SMS 44: Triste cena essa, a de Correia da Silva

11 Março 2004

O secretário de Estado Correia da Silva, vai para quase um ano, condenou o Observatório do Turismo à morte pelo garrote que é a pior das mortes que um projecto pode ter, sobretudo quando a pena é executada pela política encapuzada. Correia da Silva lançou publicamente um acusatório contra o Observatório e, implicitamente, contra os investigadores que o compunham e as instituições que eram, em última análise, o respaldo científico da iniciativa, no caso a Universidade do Algarve e a Universidade de Aveiro.
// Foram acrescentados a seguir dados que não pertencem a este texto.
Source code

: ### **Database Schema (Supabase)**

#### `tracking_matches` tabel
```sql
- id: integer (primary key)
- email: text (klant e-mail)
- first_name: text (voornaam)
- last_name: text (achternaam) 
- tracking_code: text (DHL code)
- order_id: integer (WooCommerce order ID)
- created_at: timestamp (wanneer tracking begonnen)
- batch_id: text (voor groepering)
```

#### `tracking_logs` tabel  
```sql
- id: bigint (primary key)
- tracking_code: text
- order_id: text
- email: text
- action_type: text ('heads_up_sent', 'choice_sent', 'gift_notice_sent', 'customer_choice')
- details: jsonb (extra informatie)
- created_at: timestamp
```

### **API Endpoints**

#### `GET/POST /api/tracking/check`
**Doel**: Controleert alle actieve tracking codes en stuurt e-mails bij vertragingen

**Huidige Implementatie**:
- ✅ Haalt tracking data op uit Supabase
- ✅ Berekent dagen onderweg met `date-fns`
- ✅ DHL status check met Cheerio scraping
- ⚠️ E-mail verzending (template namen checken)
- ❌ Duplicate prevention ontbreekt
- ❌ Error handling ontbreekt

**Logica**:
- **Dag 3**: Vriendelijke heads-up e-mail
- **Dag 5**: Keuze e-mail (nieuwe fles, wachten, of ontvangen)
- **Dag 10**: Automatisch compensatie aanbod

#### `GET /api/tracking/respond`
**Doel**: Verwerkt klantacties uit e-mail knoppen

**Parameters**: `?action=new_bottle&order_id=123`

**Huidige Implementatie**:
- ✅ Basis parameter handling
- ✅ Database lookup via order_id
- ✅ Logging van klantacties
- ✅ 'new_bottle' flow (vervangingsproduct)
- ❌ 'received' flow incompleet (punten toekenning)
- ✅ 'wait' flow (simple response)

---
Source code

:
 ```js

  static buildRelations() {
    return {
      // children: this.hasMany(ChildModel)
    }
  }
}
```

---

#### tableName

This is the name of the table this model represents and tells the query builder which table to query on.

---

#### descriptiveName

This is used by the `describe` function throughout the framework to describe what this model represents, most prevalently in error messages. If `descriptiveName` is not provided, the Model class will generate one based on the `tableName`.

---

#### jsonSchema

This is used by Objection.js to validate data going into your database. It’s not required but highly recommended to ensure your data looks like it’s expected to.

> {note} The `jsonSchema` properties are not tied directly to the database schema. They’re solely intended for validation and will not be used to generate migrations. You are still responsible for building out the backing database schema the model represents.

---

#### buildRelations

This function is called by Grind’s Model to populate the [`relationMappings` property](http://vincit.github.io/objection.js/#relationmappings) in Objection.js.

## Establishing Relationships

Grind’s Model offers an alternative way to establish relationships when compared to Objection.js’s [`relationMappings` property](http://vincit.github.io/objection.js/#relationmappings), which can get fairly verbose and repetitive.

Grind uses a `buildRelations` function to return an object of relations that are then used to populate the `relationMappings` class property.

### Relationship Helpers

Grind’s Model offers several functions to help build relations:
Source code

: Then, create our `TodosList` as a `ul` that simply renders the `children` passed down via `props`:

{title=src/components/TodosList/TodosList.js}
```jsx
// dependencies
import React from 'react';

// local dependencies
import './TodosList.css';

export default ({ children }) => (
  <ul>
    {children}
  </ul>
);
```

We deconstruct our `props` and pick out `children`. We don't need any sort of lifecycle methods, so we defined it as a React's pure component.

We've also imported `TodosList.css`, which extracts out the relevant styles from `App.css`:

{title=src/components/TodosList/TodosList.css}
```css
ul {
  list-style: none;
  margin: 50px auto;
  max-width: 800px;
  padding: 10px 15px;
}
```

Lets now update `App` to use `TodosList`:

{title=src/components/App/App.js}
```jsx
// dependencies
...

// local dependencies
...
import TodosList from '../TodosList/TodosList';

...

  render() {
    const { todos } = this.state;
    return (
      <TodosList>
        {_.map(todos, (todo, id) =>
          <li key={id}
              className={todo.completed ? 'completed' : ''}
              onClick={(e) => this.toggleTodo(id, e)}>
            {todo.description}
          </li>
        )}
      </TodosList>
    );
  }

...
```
Disse esse secretário de Estado que o Observatório não tinha feito nada na vida e que nenhuns resultados tinha produzido. Cedo me pareceu que Correia da Silva entrou pelo campo da irresponsabilidade política porque ele não fez avançar nenhuma prova consistente e nenhum argumento susceptível de discussão – atirou palavras para o ar. O secretário de Estado foi na onda de dissolver o que podia dissolver julgando que com isso agradaria certamente a Manuela Ferreira Leite. Foi uma triste cena essa a de Correia da Silva. Sei que muita gente desejará um «turismo à balda», sem avaliação estatística criteriosa, sem qualquer escrutínio relativamente às questões do ordenamento do território, sem observação do emprego, da actividade empresarial e, naturalmente, sem uma dissertação correcta da Qualidade (letra maiúscula, por favor!) do Turismo. Correia da Silva já devia ter pedido desculpas públicas do que disse, já devia ter emendado o que fez e já devia ter percebido que, como secretário de Estado, não podia ter brincado com coisas sérias. Um governante não pode andar e decidir na política como se fosse uma espécie de motar a desafiar a vida em sentido contrário nas auto-estradas. Voltarei à questão.

Carlos Albino

quarta-feira, 3 de março de 2004

SMS 43: E garantem-me que já há especialistas em construção de ruínas...

5 Março 2004

Pasmo: em plena cidade, uma casa sem passeio e portanto sobre a estrada, recebe um primeiro andar falso e estende mais por uns valentes metros quadrados. Licença? Para quê a licença se o proprietário é funcionário municipal? Tudo clandestino. O presidente deve saber, o fiscal fecha os olhos, o mamarracho ali fica para a posteridade... É claro que o dono disto se ri dos que, com todo o escrúpulo e zelo pela lei, aguardam há meses, anos, vários anos por alguma licença de obras.

E aquela casa mesmo à beira da estrada? Bem, essa recebe dois andares. Também sem qualquer licença. Tudo clandestino. Os da junta encolhem os ombros, a carrinha do fiscal passa sem travar. Para quê travar? Ou não é verdade que, uns cinquenta metros abaixo, um antigo e exíguo salão de baile deu em vasto armazém de alfarroba, com mais cinco metros para cima, um enorme portão de ferro em vez da velha portinha e o dono a rir-se? Não tinha ele, mesmo em frente ocupado metade de uma via pública para idêntica façanha clandestina? Para quê licença?

Estes são apenas dois exemplos de como o Algarve das obras clandestinas está a tornar-se insuportável. São exemplos miúdos, porque há também os graúdos! Sim, os graúdos em quem ninguém pode tocar no receio de represálias na próxima campanha eleitoral...

E garantem-me que há já por aí firmas «especializadas» em construção de ruínas em lugares ermos, seja em terrenos só de lavoura ou mesmo em encosta íngreme de pedras! Tudo para que a ilegalidade das obras, com esse passe de mágica, se torne – imaginem – legal!

Neste panorama de ilegalidades monstruosas - em que tanto os decisores cá de baixo mas que, nas câmaras, condicionam os decisores lá de cima, como os fiscais de rua que a olhos vistos enriquecem sem justa causa, tornam obviamente obrigatório o perdão imediato a qualquer GNR de trânsito apanhado com uma perna de fora no quartel de Albufeira - o cumprimento da lei, para o cidadão que queira ser íntegro, acaba por se transformar numa punição. Numa injusta e irremediável punição.

E o curioso é que não há campanha eleitoral local, desde Aljezur a Alcoutim e entre Castro Marim e Vila do Bispo, que nos últimos trinta anos não tenha sido feita «contra a corrupção»... Perante tanta honestidade não me curvo apenas – faço uma circunferência!